ChatGPT logo and rising stock graph are seen in this illustration. Picture: DADO RUVIC/REUTERS
Picture: DADO RUVIC/REUTERS

For the past few weeks, I’ve been running a quiet experiment on myself.

Every time I have a meal or reach for a snack, I pull out my phone, snap a photo and describe to ChatGPT what’s on the plate. Sometimes I type it. More often I just talk to it: “A cup of chickpeas, a handful of baby spinach, a floret of broccoli, a drizzle of olive oil, a bit of feta.”

The app logs it. And slowly, without me filling in a single spreadsheet cell or using an infuriatingly slow traditional diet-logging app, a picture of how I actually eat has started to form — one that I can query at any time.

Floating 3d render of a fitness app interface with workout stats (supplied )

For years, I’ve half-heartedly tried the usual suspects — MyFitnessPal, Cronometer — and abandoned all of them. The friction was always the killer: scanning barcodes, hunting for the right food in a database, guessing portion sizes from menus. It was always too much effort. ChatGPT has removed that admin overhead. I snap a picture, I describe what I’m eating, and it logs it. That’s it.

What has surprised me is how much more the tool does than simply keep a record. When a day’s meals have been light on vegetables, it tells me. When my sodium intake starts creeping up, it flags it and suggests where the salt is sneaking in — usually the processed stuff I didn’t think twice about before. It’s driven me towards raw, unprocessed plant food.

I’ve deliberately created an ongoing “diet project” inside ChatGPT, which means it remembers context across sessions. It knows I run. It knows my weight and the kind of food I gravitate towards. Over time, it has steered me, without being preachy about it, towards more whole foods, more fibre, more plants and fewer refined carbs.

The diet log is only half of it. I’ve also been feeding the same conversation a stream of health and fitness data. My smartwatch tracks my heart rate around the clock, including my resting rate, which has become one of the most useful numbers in my life.

It counts my steps too. I aim for a minimum of 10,000 a day and although I sometimes fall short, on running days I sail well past it. An app-linked blood pressure cuff gives me a reading I can share with ChatGPT in seconds — and the readings have plunged from borderline hypertension to “optimal” in a matter of weeks. Strava, which collects data from my smartwatch, handles the exercise side, logging parkruns and trail runs and adding a layer of social accountability that is always motivating.

It connects the dots I’d otherwise miss. And I can interrogate it with questions

Feeding all of this into one conversation turns ChatGPT into something I hadn’t quite expected: a pattern matcher. It connects the dots I’d otherwise miss. And I can interrogate it with questions.

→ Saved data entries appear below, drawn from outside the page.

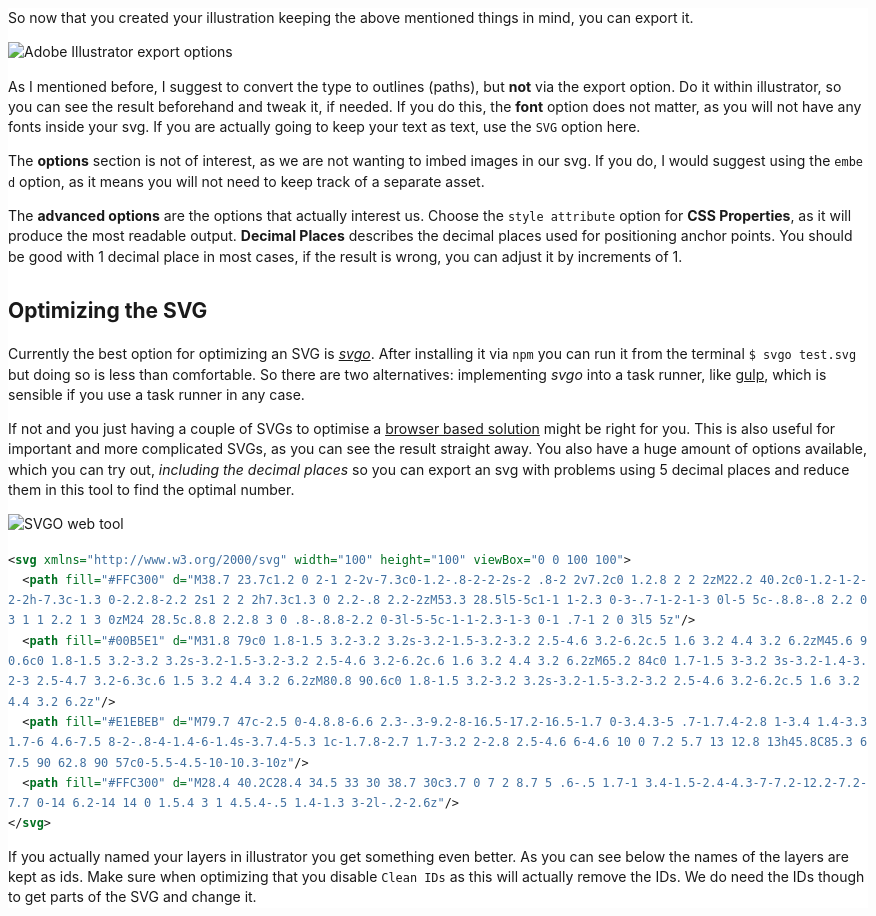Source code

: So now that you created your illustration keeping the above mentioned things in mind, you can export it.

![Adobe Illustrator export options](/media/illustrator-svg-export.jpg)

As I mentioned before, I suggest to convert the type to outlines (paths), but **not** via the export option. Do it within illustrator, so you can see the result beforehand and tweak it, if needed. If you do this, the **font** option does not matter, as you will not have any fonts inside your svg. If you are actually going to keep your text as text, use the `SVG` option here.

The **options** section is not of interest, as we are not wanting to imbed images in our svg. If you do, I would suggest using the `embed` option, as it means you will not need to keep track of a separate asset.

The **advanced options** are the options that actually interest us. Choose the `style attribute` option for **CSS Properties**, as it will produce the most readable output. **Decimal Places** describes the decimal places used for positioning anchor points. You should be good with 1 decimal place in most cases, if the result is wrong, you can adjust it by increments of 1.

## Optimizing the SVG
Currently the best option for optimizing an SVG is [*svgo*](https://github.com/svg/svgo). After installing it via `npm` you can run it from the terminal `$ svgo test.svg` but doing so is less than comfortable. So there are two alternatives: implementing *svgo* into a task runner, like [gulp](https://www.npmjs.com/package/gulp-svgmin), which is sensible if you use a task runner in any case.

If not and you just having a couple of SVGs to optimise a [browser based solution](https://jakearchibald.github.io/svgomg/) might be right for you. This is also useful for important and more complicated SVGs, as you can see the result straight away. You also have a huge amount of options available, which you can try out, *including the decimal places* so you can export an svg with problems using 5 decimal places and reduce them in this tool to find the optimal number.

![SVGO web tool](/media/svgo-webtool.jpg)

```xml
<svg xmlns="http://www.w3.org/2000/svg" width="100" height="100" viewBox="0 0 100 100">
  <path fill="#FFC300" d="M38.7 23.7c1.2 0 2-1 2-2v-7.3c0-1.2-.8-2-2-2s-2 .8-2 2v7.2c0 1.2.8 2 2 2zM22.2 40.2c0-1.2-1-2-2-2h-7.3c-1.3 0-2.2.8-2.2 2s1 2 2 2h7.3c1.3 0 2.2-.8 2.2-2zM53.3 28.5l5-5c1-1 1-2.3 0-3-.7-1-2-1-3 0l-5 5c-.8.8-.8 2.2 0 3 1 1 2.2 1 3 0zM24 28.5c.8.8 2.2.8 3 0 .8-.8.8-2.2 0-3l-5-5c-1-1-2.3-1-3 0-1 .7-1 2 0 3l5 5z"/>
  <path fill="#00B5E1" d="M31.8 79c0 1.8-1.5 3.2-3.2 3.2s-3.2-1.5-3.2-3.2 2.5-4.6 3.2-6.2c.5 1.6 3.2 4.4 3.2 6.2zM45.6 90.6c0 1.8-1.5 3.2-3.2 3.2s-3.2-1.5-3.2-3.2 2.5-4.6 3.2-6.2c.6 1.6 3.2 4.4 3.2 6.2zM65.2 84c0 1.7-1.5 3-3.2 3s-3.2-1.4-3.2-3 2.5-4.7 3.2-6.3c.6 1.5 3.2 4.4 3.2 6.2zM80.8 90.6c0 1.8-1.5 3.2-3.2 3.2s-3.2-1.5-3.2-3.2 2.5-4.6 3.2-6.2c.5 1.6 3.2 4.4 3.2 6.2z"/>
  <path fill="#E1EBEB" d="M79.7 47c-2.5 0-4.8.8-6.6 2.3-.3-9.2-8-16.5-17.2-16.5-1.7 0-3.4.3-5 .7-1.7.4-2.8 1-3.4 1.4-3.3 1.7-6 4.6-7.5 8-2-.8-4-1.4-6-1.4s-3.7.4-5.3 1c-1.7.8-2.7 1.7-3.2 2-2.8 2.5-4.6 6-4.6 10 0 7.2 5.7 13 12.8 13h45.8C85.3 67.5 90 62.8 90 57c0-5.5-4.5-10-10.3-10z"/>
  <path fill="#FFC300" d="M28.4 40.2C28.4 34.5 33 30 38.7 30c3.7 0 7 2 8.7 5 .6-.5 1.7-1 3.4-1.5-2.4-4.3-7-7.2-12.2-7.2-7.7 0-14 6.2-14 14 0 1.5.4 3 1 4.5.4-.5 1.4-1.3 3-2l-.2-2.6z"/>
</svg>
```

If you actually named your layers in illustrator you get something even better. As you can see below the names of the layers are kept as ids. Make sure when optimizing that you disable `Clean IDs` as this will actually remove the IDs. We do need the IDs though to get parts of the SVG and change it.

When my resting heart rate ticked down a couple of beats per minute over a fortnight, it pointed out the likely correlation with a run of consistent training.

When I mentioned feeling shaky after a particularly tough effort at my local parkrun, it suggested — correctly, I think — that I’d probably gone out underfuelled and my blood sugar had crashed.

None of this is rocket science. A decent coach or a GP with time on their hands could tell me the same things. The difference is that ChatGPT is in my pocket at 9pm on a Sunday when I’m wondering what goals to focus on in the week ahead. And it costs me only $20 a month.

Of course, there are also real questions about privacy: I’m handing a US technology company a remarkably intimate record of what I eat, how I move and how my body is behaving. That’s a trade-off each user has to weigh for themselves.

But the productivity lesson here, for a business readership like the FM’s, is clear. The technology doesn’t have to be smarter than a human expert. It just has to be available, patient and good enough — and to meet me where I already am, which is talking into my phone while the kettle boils.

That, I suspect, is where a lot of the real consumer value of generative AI is going to be: in the quiet removal of small annoyances from things we already wanted to do. One of the use cases I’ve unearthed is using it to eat better and live a healthier life.

And that is perhaps the truest measure of AI’s power — not the problems it solves for us, but the ones it finally helps us solve for ourselves.